ABOUT THIS TASK: Up to the line containing "We are committed to receiving", nothing is kept; from that line through the end of the data below, output every line exactly.

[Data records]
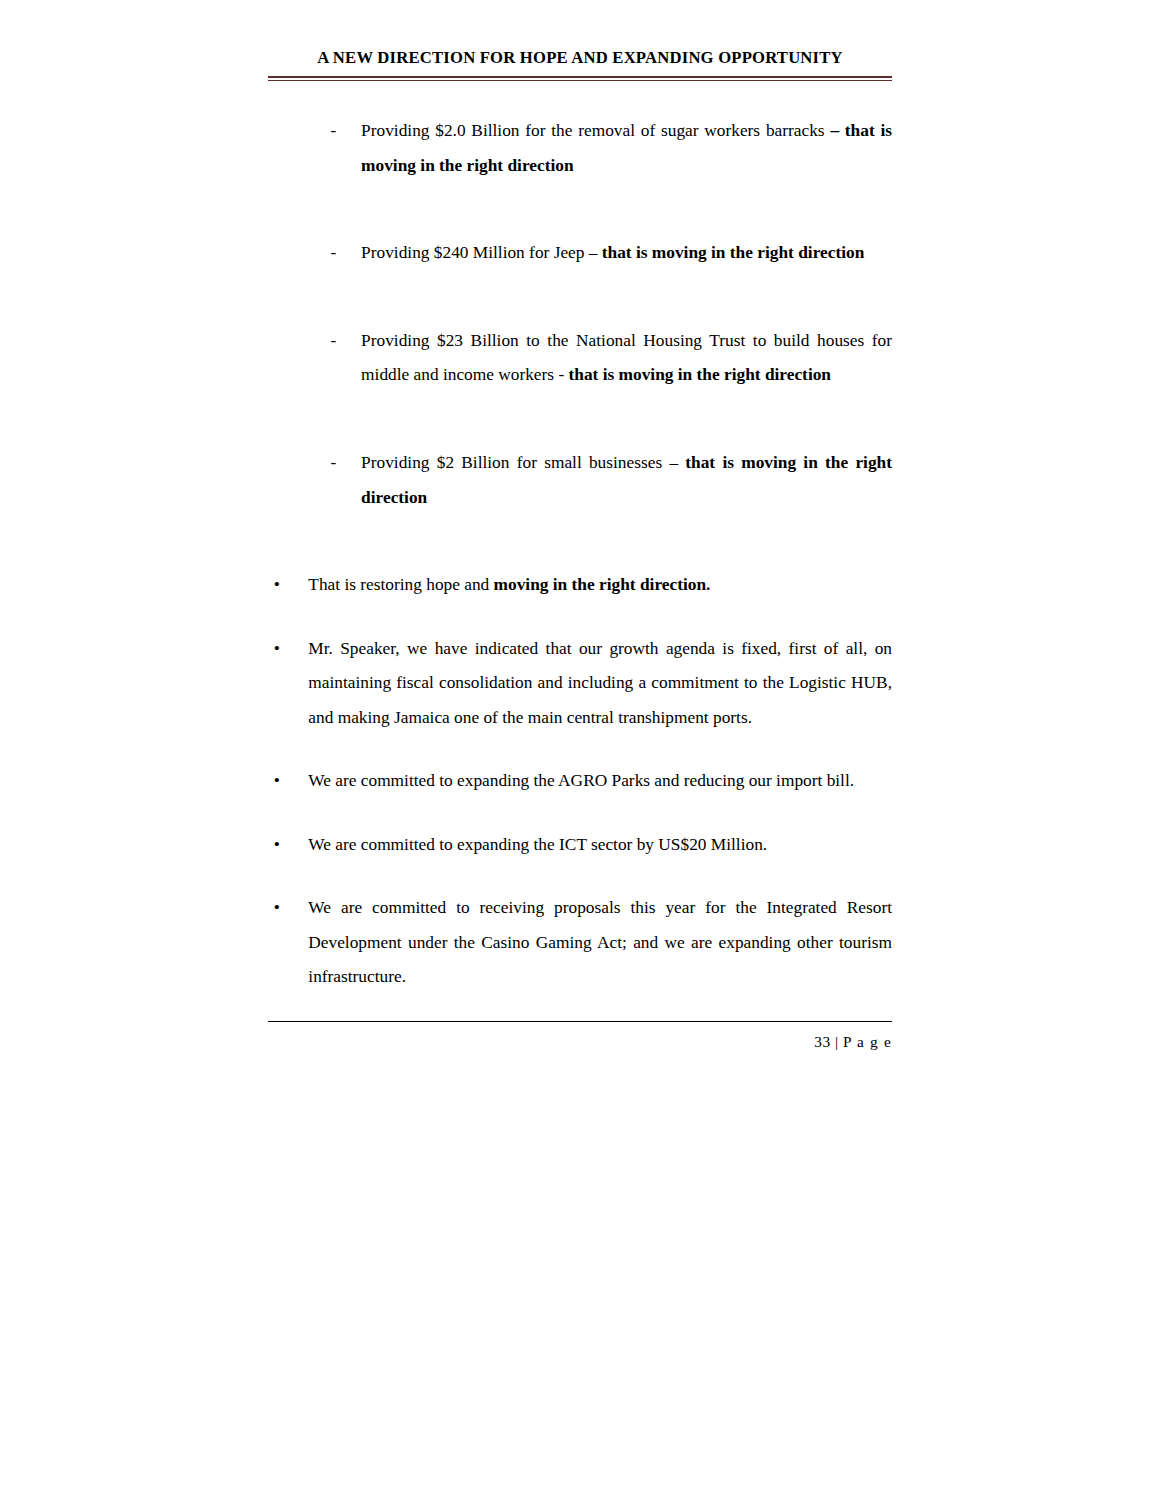A NEW DIRECTION FOR HOPE AND EXPANDING OPPORTUNITY
Providing $2.0 Billion for the removal of sugar workers barracks – that is moving in the right direction
Providing $240 Million for Jeep – that is moving in the right direction
Providing $23 Billion to the National Housing Trust to build houses for middle and income workers - that is moving in the right direction
Providing $2 Billion for small businesses – that is moving in the right direction
That is restoring hope and moving in the right direction.
Mr. Speaker, we have indicated that our growth agenda is fixed, first of all, on maintaining fiscal consolidation and including a commitment to the Logistic HUB, and making Jamaica one of the main central transhipment ports.
We are committed to expanding the AGRO Parks and reducing our import bill.
We are committed to expanding the ICT sector by US$20 Million.
We are committed to receiving proposals this year for the Integrated Resort Development under the Casino Gaming Act; and we are expanding other tourism infrastructure.
33 | P a g e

EXERCISE RESULT:
We are committed to receiving proposals this year for the Integrated Resort Development under the Casino Gaming Act; and we are expanding other tourism infrastructure.
33 | P a g e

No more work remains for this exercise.